Hardware manufacturers like Apple and Samsung will be responsible for integrating the eSIM into mobile devices. Gone are the days when telecommunications companies had decision-making leverage over the distribution of SIM cards. In the future, the balance of power will shift to the hardware manufacturers, which will translate into fundamental changes in customer ownership. The next logical step for the likes of Apple and Samsung could be the purchase of data-transmission bandwidth, a previously scarce resource that is increasingly becoming commoditized. The subsequent offering of this bandwidth would lead to significant revenue losses for traditional telecom companies.
Summary: What to do
While telecommunications companies held monopoly-like positions in the past, they now have to fight the commoditization of data-transmission bandwidth and the increasing expenditures for infrastructure investments.

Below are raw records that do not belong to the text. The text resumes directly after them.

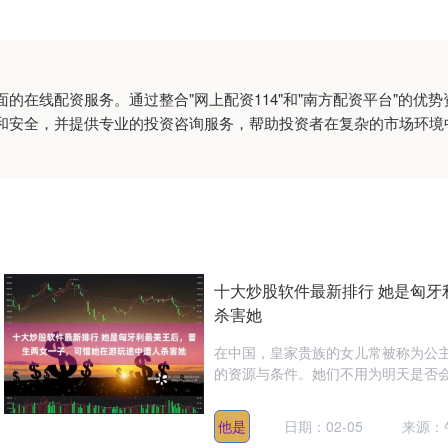
的在线配资服务。通过整合"网上配资114"和"南方配资平台"的优
和安全，并提供专业的投资咨询服务，帮助投资者在复杂的市场环境
十大炒股软件最新排行 她是匈
杀害她
在中国，皇家贵族的女儿常被称为公
的资源与条件。她们不用为明天是否会
他是
日期：02-05
来源：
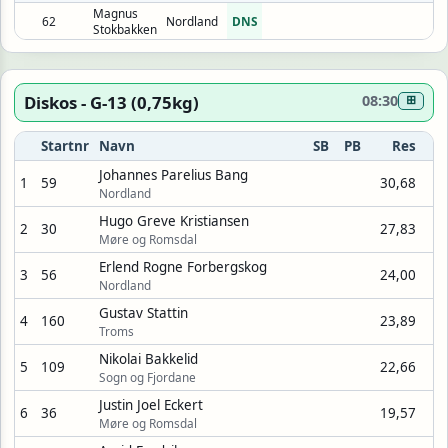
Magnus
62
Nordland
DNS
Stokbakken
Diskos - G-13 (0,75kg)
08:30
⊞
Startnr
Navn
SB
PB
Res
Johannes Parelius Bang
1
59
30,68
Nordland
Hugo Greve Kristiansen
2
30
27,83
Møre og Romsdal
Erlend Rogne Forbergskog
3
56
24,00
Nordland
Gustav Stattin
4
160
23,89
Troms
Nikolai Bakkelid
5
109
22,66
Sogn og Fjordane
Justin Joel Eckert
6
36
19,57
Møre og Romsdal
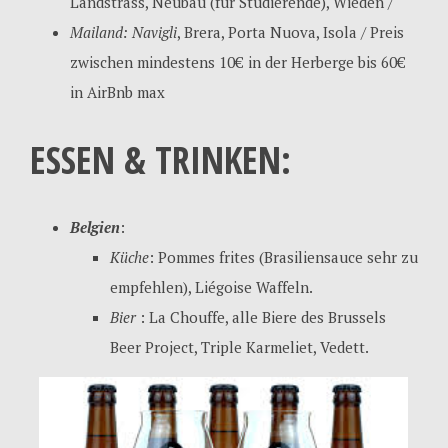
Landstrass, Neubau (für Studierende), Wieden /
Mailand: Navigli
, Brera, Porta Nuova, Isola / Preis
zwischen mindestens 10€ in der Herberge bis 60€
in AirBnb max
ESSEN & TRINKEN:
Belgien
:
Küche
: Pommes frites (Brasiliensauce sehr zu
empfehlen), Liégoise Waffeln.
Bier
: La Chouffe, alle Biere des Brussels
Beer Project, Triple Karmeliet, Vedett.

They will have to deal with a multitude of new emerging technologies, exploring new business cases that eventually will have to translate into new revenue streams.
To thrive in the future, they will have to capitalize on their existing expertise and experience, their large customer base, and strong brand name. Furthermore, telcos will need to offer additional digital services to retain their relationship with end consumers while undergoing necessary “weight loss programs” to become more agile. Otherwise, their place in this evolving ecosystem will be along the periphery rather than in the center, thus becoming simple providers of a cheap and replaceable commodity.